Serial killers kill serial killers in Seven Psychopaths, a Hollywood film about an Irish screenwriter in Hollywood written by an Irish screenwriter. It is yet another snarky movie about the movies, a meta-meta-film that borrows liberally from the likes of Quentin Tarantino, Charlie Kaufman and the Coen brothers.
The film is a crack at the Hollywood big time for playwright Martin McDonagh, who made his transition from stage to screen with his brilliant directorial debut In Bruges. The ramshackle Seven Psychopaths is not as good as that smaller movie, but it has almost enough freewheeling charm to hide that it is empty and perhaps a little silly at its core.
Seven Psychopaths is about Marty (played by Colin Farrell, as good here as in In Bruges), a screenwriter battling to complete his next script and perhaps a stand-in for the author. Suffering from writer’s block and constantly liquored up, Marty can get no further with his script than the humdinger of a title, Seven Psychopaths.
But Marty gets some inspiration when he gets entangled with some real-life murderers after two friends snatch a gangster’s prized Shih Tzu. Reality and Marty’s script begin to bleed into each other as more psychopaths, real and imaginary, get thrown into the mix as he collects anecdotes about killers from his friends in Los Angeles.
Seven Psychopaths trailer (via YouTube):
The great pleasures of Seven Psychopaths lie in the absurdist humour of McDonagh’s hilarious, endlessly quotable dialogue, and in its cast of great character actors. Farrell is the straight man to a deranged crew that includes Sam Rockwell as a chirpy friend, Tom Waits as a lovelorn, bunny-bearing killer of killers and Woody Harrelson as a cold-blooded gangster with a soft spot for his dog. The standout performance is Christopher Walken in his best role in years.

§ RECORDS SHOWN

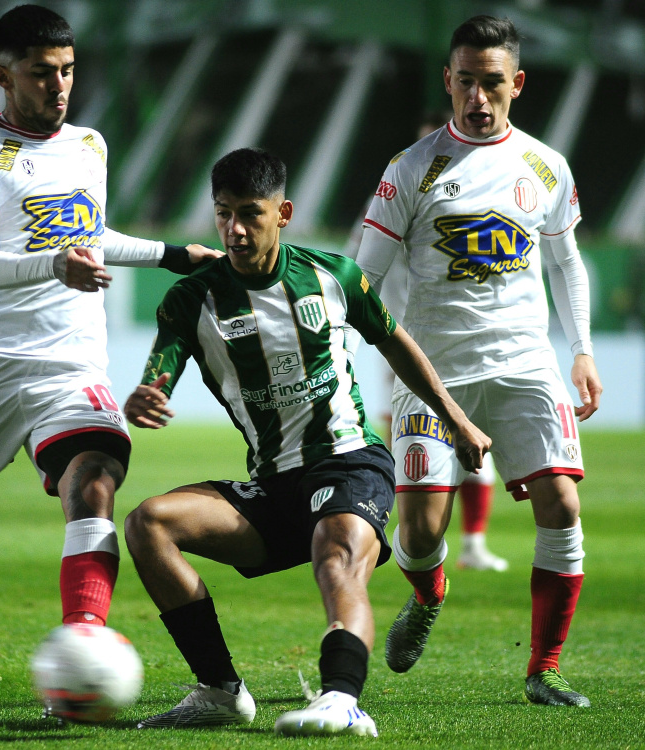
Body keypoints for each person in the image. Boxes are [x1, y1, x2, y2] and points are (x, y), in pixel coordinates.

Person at [0, 4, 220, 682]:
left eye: (67, 70)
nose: (58, 86)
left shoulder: (89, 145)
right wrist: (58, 264)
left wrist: (173, 254)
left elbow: (92, 234)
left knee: (95, 483)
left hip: (71, 360)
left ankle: (82, 645)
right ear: (4, 76)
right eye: (40, 73)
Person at [122, 147, 490, 736]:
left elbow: (395, 342)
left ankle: (342, 699)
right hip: (274, 486)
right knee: (149, 524)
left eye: (250, 213)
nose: (235, 230)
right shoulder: (192, 300)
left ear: (283, 213)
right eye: (223, 214)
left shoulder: (333, 276)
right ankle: (219, 691)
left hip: (349, 463)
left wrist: (456, 419)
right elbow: (158, 372)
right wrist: (147, 393)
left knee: (335, 555)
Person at [354, 15, 602, 707]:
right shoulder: (411, 168)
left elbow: (566, 263)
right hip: (434, 372)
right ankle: (428, 594)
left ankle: (544, 668)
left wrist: (581, 349)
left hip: (525, 362)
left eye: (492, 82)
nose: (477, 97)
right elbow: (365, 276)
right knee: (419, 532)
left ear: (516, 84)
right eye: (465, 81)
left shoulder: (545, 166)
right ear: (448, 80)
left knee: (562, 503)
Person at [347, 110, 508, 574]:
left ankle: (473, 542)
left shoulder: (478, 199)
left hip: (465, 338)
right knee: (400, 432)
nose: (434, 154)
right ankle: (392, 522)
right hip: (401, 337)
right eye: (425, 144)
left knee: (474, 429)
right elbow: (360, 264)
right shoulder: (393, 194)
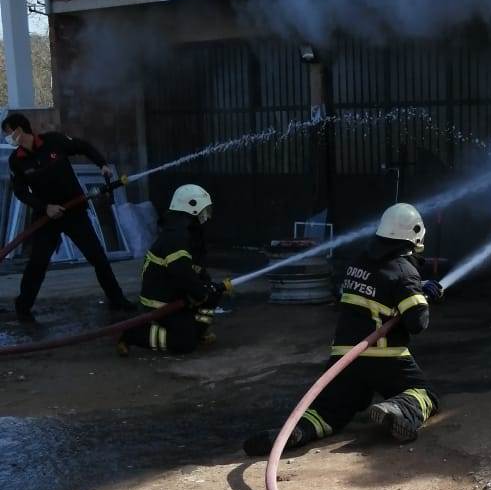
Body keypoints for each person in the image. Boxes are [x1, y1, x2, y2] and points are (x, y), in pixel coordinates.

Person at [243, 202, 443, 456]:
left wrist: (415, 290)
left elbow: (380, 288)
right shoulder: (404, 271)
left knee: (329, 411)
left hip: (344, 358)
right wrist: (423, 297)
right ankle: (397, 409)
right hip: (384, 357)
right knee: (426, 394)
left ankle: (301, 430)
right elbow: (418, 323)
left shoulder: (359, 262)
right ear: (414, 235)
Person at [2, 111, 135, 321]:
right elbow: (20, 191)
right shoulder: (16, 160)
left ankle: (118, 300)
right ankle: (23, 308)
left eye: (8, 133)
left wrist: (102, 164)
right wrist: (45, 207)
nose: (7, 138)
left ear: (19, 130)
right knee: (37, 264)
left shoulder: (53, 142)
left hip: (74, 212)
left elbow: (83, 146)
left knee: (98, 257)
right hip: (47, 217)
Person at [119, 184, 229, 356]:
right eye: (204, 209)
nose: (206, 214)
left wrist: (208, 287)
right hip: (160, 303)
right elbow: (181, 273)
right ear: (191, 207)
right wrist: (202, 292)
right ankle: (135, 334)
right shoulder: (175, 236)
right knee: (183, 344)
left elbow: (195, 268)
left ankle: (197, 333)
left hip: (175, 294)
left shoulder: (189, 232)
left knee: (212, 294)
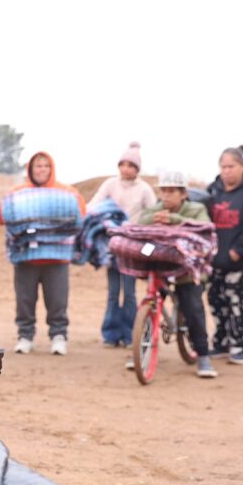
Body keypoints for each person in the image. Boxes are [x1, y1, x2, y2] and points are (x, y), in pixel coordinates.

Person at [0, 152, 85, 356]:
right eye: (38, 166)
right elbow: (2, 214)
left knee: (57, 301)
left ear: (51, 168)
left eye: (46, 166)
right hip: (25, 257)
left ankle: (58, 336)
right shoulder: (16, 194)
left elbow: (80, 214)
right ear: (30, 169)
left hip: (57, 258)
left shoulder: (68, 193)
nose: (42, 169)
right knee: (24, 300)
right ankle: (25, 336)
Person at [137, 170, 216, 378]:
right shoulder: (156, 209)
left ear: (183, 194)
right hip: (162, 266)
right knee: (149, 304)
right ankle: (141, 351)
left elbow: (203, 227)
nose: (166, 195)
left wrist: (173, 219)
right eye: (163, 191)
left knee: (193, 308)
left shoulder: (197, 209)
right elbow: (139, 222)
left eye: (171, 191)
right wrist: (153, 218)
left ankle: (203, 355)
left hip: (189, 270)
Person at [88, 142, 157, 347]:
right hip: (111, 246)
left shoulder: (144, 189)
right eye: (123, 164)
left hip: (132, 248)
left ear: (137, 169)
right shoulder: (110, 184)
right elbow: (95, 204)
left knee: (129, 293)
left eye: (131, 165)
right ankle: (110, 334)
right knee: (112, 292)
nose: (126, 169)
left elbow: (152, 213)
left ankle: (129, 334)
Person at [205, 146, 243, 365]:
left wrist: (238, 250)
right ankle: (222, 341)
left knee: (237, 301)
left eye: (231, 166)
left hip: (240, 259)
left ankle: (241, 345)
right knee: (216, 299)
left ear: (242, 167)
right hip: (214, 258)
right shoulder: (213, 191)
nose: (227, 171)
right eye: (223, 167)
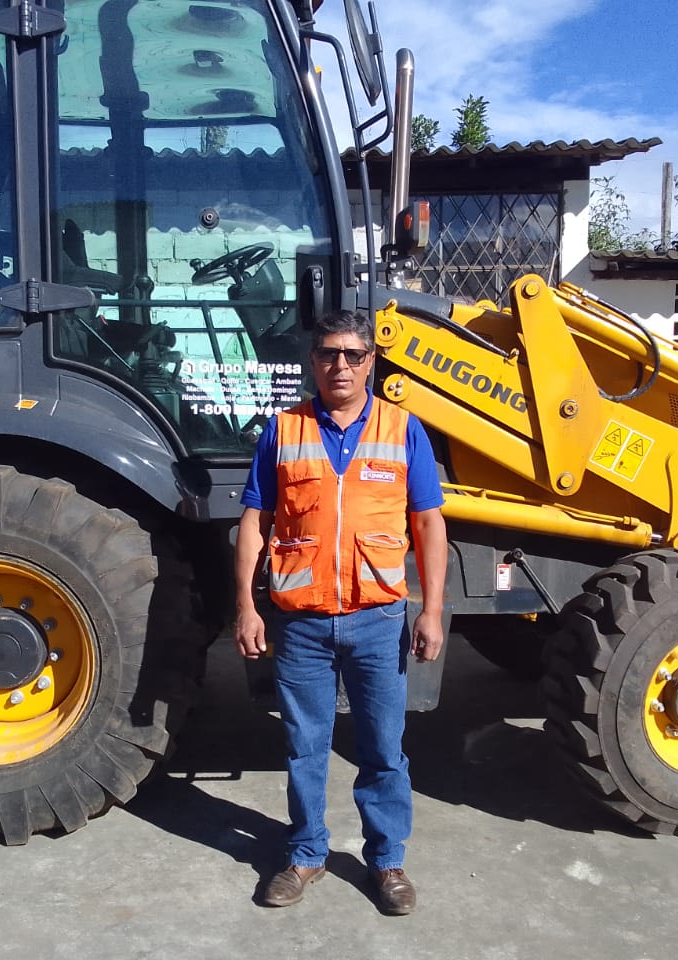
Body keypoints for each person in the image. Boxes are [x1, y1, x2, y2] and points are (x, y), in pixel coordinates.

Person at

§ APPLY WHAT YOU READ
a. Render this sentence from the Seven Psychopaths review into French: "The standout performance is Christopher Walken in his best role in years."
b. According to the Seven Psychopaths review, which actor plays the screenwriter Marty?
c. Go on with the review of Seven Psychopaths from its final sentence.

§ RESULTS FOR EACH TASK
a. La performance la plus marquante est celle de Christopher Walken, dans son meilleur rôle depuis des années.

b. Colin Farrell.

c.
Seven Psychopaths doesn’t take itself terribly seriously, and doesn’t expect you to either. Its loose composition makes it feel like a jam, a series of riffs on the dafter excesses of gangster and noir films. The film loses momentum and direction well before it ends, but the one-liners stay on course even when the plot doesn’t.
Rockwell’s Billy Bickle, named for one of cinema’s most famous psychopaths in Taxi Driver’s Travis Bickle, gets the best lines: “I didn’t mean to break his nose. His nose was just in the middle of where I was punching.” And in one of the smartest stabs at one of the dumbest movie conventions, Bickle remarks: “You can’t let the animals die in a movie — only the women.”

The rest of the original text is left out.